La Chancellerie médite une réforme d’ampleur de la pyramide judiciaire, qui semble devoir se traduire par un double mouvement :
- D’une part, l’élévation au « troisième grade » d’un peu plus de 300 postes, qui, pour plus des 2/3, seraient des postes de chefs de juridiction, « petites » et « moyennes » ;
- D’autre part, en contrepartie (on appelle cela « déshabiller Pierre pour habiller Paul »…), le déclassement de postes de présidents de chambre et d’avocats généraux de cours d’appel…
C’est une régression : pour beaucoup de collègues, ces postes hors hiérarchie sont le couronnement de leur carrière et la juste sanction d’une expérience et d’une compétence, particulièrement précieuses au niveau d’une cour d’appel, tant pour corriger, s’il y a lieu, les décisions prises au premier degré que pour former ceux qui les assistent dans cette tâche et assureront leur relève.
C’est dévalorisant pour ceux qui exercent aujourd’hui ces fonctions ; et moins motivant pour ceux qui pouvaient aspirer à les exercer.

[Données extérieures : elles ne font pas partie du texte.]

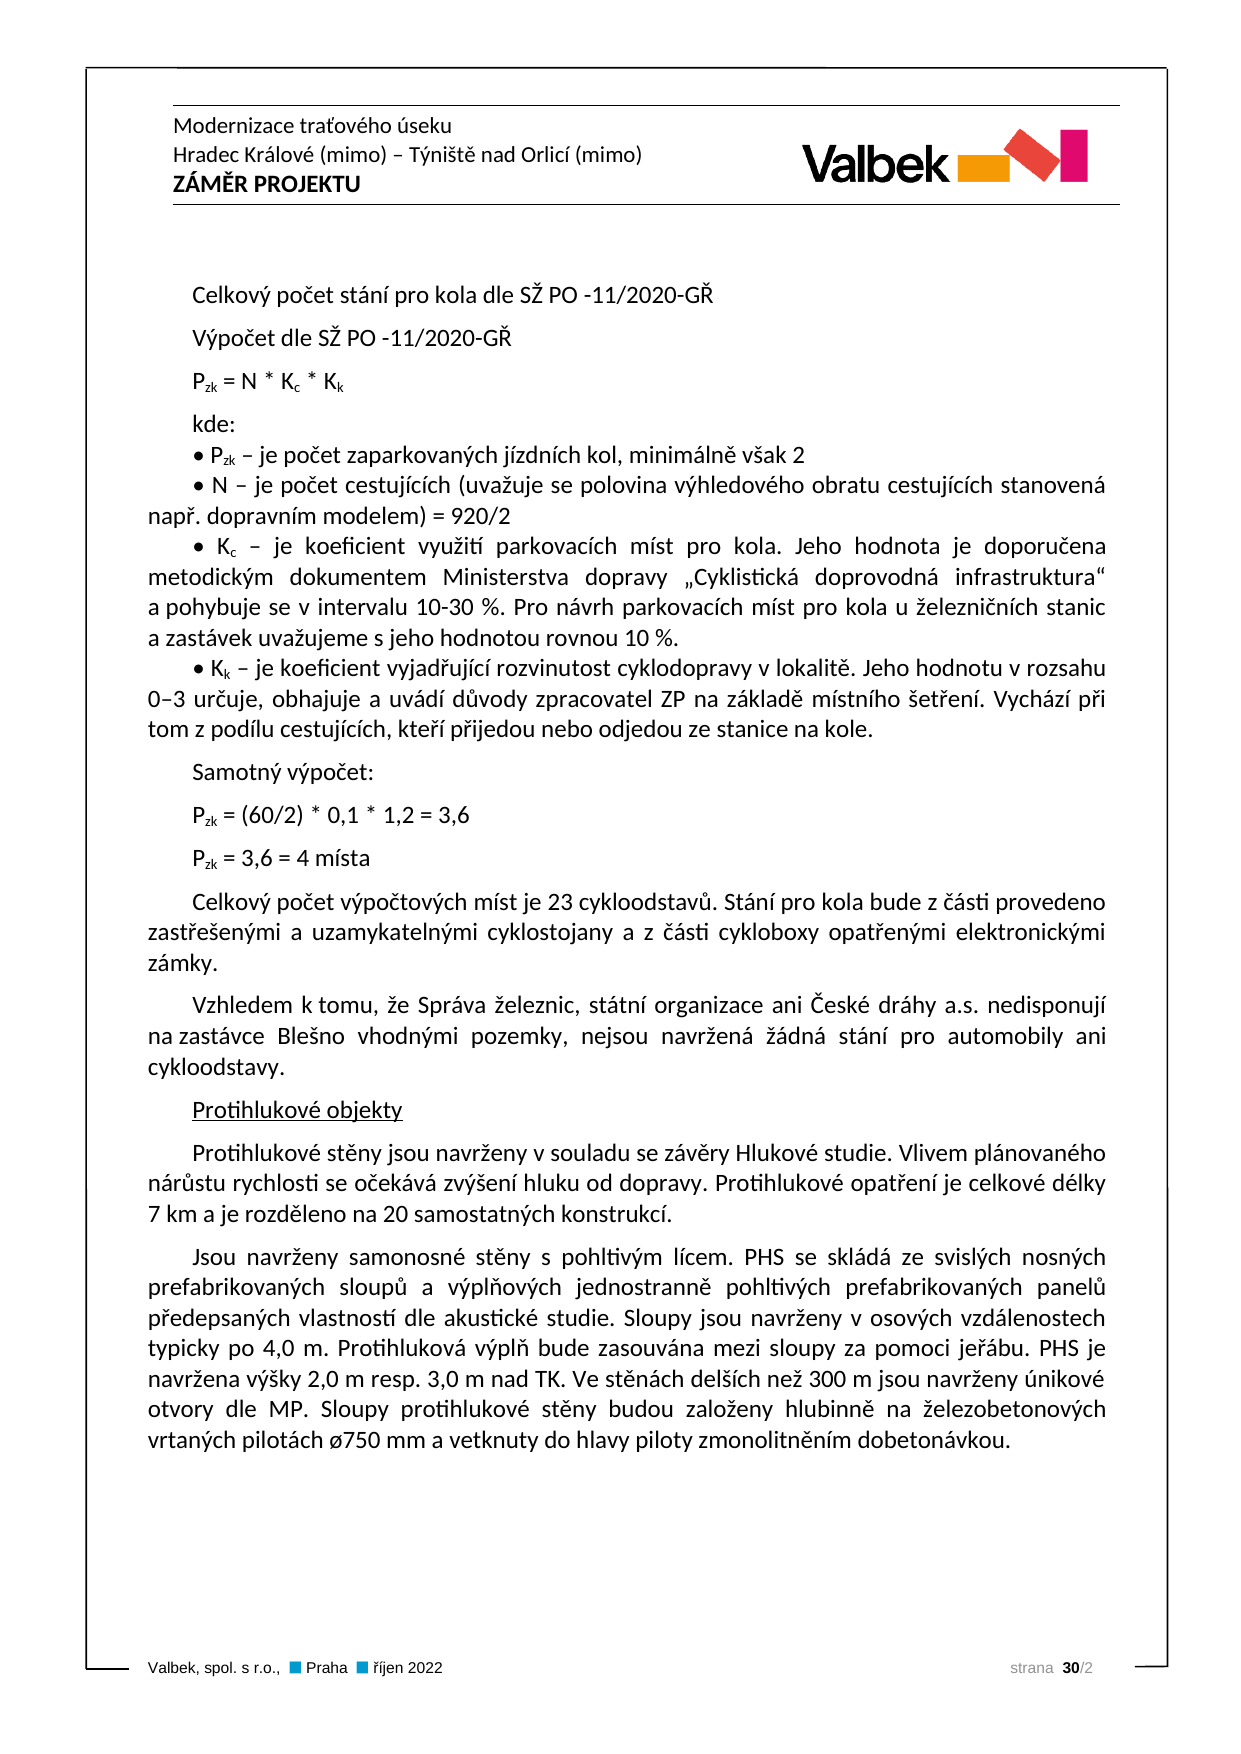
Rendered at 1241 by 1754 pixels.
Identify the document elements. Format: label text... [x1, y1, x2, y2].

text kde: [148, 408, 1107, 439]
text Samotný výpočet: [148, 757, 1107, 787]
text Vzhledem k tomu, že Správa železnic, státní organizace ani České dráhy a.s. nedisponují na zastávce Blešno vhodnými pozemky, nejsou navržená žádná stání pro automobily ani cykloodstavy. [148, 990, 1107, 1081]
text Pzk = (60/2) * 0,1 * 1,2 = 3,6 [148, 799, 1107, 830]
text Celkový počet stání pro kola dle SŽ PO -11/2020-GŘ [148, 279, 1107, 310]
text • Kc – je koeficient využití parkovacích míst pro kola. Jeho hodnota je doporučena metodickým dokumentem Ministerstva dopravy „Cyklistická doprovodná infrastruktura“ a pohybuje se v intervalu 10-30 %. Pro návrh parkovacích míst pro kola u železničních stanic a zastávek uvažujeme s jeho hodnotou rovnou 10 %. [148, 530, 1107, 652]
picture [800, 110, 1163, 201]
text • Kk – je koeficient vyjadřující rozvinutost cyklodopravy v lokalitě. Jeho hodnotu v rozsahu 0–3 určuje, obhajuje a uvádí důvody zpracovatel ZP na základě místního šetření. Vychází při tom z podílu cestujících, kteří přijedou nebo odjedou ze stanice na kole. [148, 652, 1107, 744]
text Protihlukové objekty [148, 1094, 1107, 1124]
text Protihlukové stěny jsou navrženy v souladu se závěry Hlukové studie. Vlivem plánovaného nárůstu rychlosti se očekává zvýšení hluku od dopravy. Protihlukové opatření je celkové délky 7 km a je rozděleno na 20 samostatných konstrukcí. [148, 1137, 1107, 1228]
text • N – je počet cestujících (uvažuje se polovina výhledového obratu cestujících stanovená např. dopravním modelem) = 920/2 [148, 469, 1107, 530]
text Celkový počet výpočtových míst je 23 cykloodstavů. Stání pro kola bude z části provedeno zastřešenými a uzamykatelnými cyklostojany a z části cykloboxy opatřenými elektronickými zámky. [148, 886, 1107, 977]
text Pzk = 3,6 = 4 místa [148, 843, 1107, 873]
text • Pzk – je počet zaparkovaných jízdních kol, minimálně však 2 [148, 439, 1107, 469]
text Výpočet dle SŽ PO -11/2020-GŘ [148, 322, 1107, 353]
text Pzk = N * Kc * Kk [148, 365, 1107, 396]
text Jsou navrženy samonosné stěny s pohltivým lícem. PHS se skládá ze svislých nosných prefabrikovaných sloupů a výplňových jednostranně pohltivých prefabrikovaných panelů předepsaných vlastností dle akustické studie. Sloupy jsou navrženy v osových vzdálenostech typicky po 4,0 m. Protihluková výplň bude zasouvána mezi sloupy za pomoci jeřábu. PHS je navržena výšky 2,0 m resp. 3,0 m nad TK. Ve stěnách delších než 300 m jsou navrženy únikové otvory dle MP. Sloupy protihlukové stěny budou založeny hlubinně na železobetonových vrtaných pilotách ø750 mm a vetknuty do hlavy piloty zmonolitněním dobetonávkou. [148, 1241, 1107, 1454]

C’est contraire aussi à la parité entre les collègues hommes et femmes car les femmes sont plus nombreuses à aspirer aux fonctions hors hiérarchie de la cour d’appel, plutôt que d’être cheffe de juridiction qui traduit souvent un nomadisme judiciaire contraire à la vie familiale.
Une fois encore, la Chancellerie aime récompenser ceux qui se punissent en changeant régulièrement de lieu d’affectation et faisant de ce critère qui n’est pas un critère de compétence, l’axe premier de la promotion plutôt que de rechercher les talents du Droit.
De toute évidence, ce choix a été dicté par le contexte de pénurie budgétaire ; c’est un précédent inquiétant, car cet expédient de circonstance fait craindre, eu égard à l’inflation des besoins, qu’il n’en annonce d’autres dans l’avenir…
Il y a environ un quart de siècle, le blocage des carrières avait trouvé une solution dans un repyramidage d’envergure de nombreux postes, créant ainsi des possibilités d’avancement pour ceux qui, jusque-là, étaient contraints de piétiner : en revenant en partie sur ce progrès, avec ce dépyramidage, on donne, un signal très négatif au corps judiciaire, alors que se manifeste une certaine désaffection pour la fonction.
La consultation de la Chancellerie se poursuit jusqu’en avril prochain et l’APM restera vigilante à défendre les intérêts du corps judiciaire.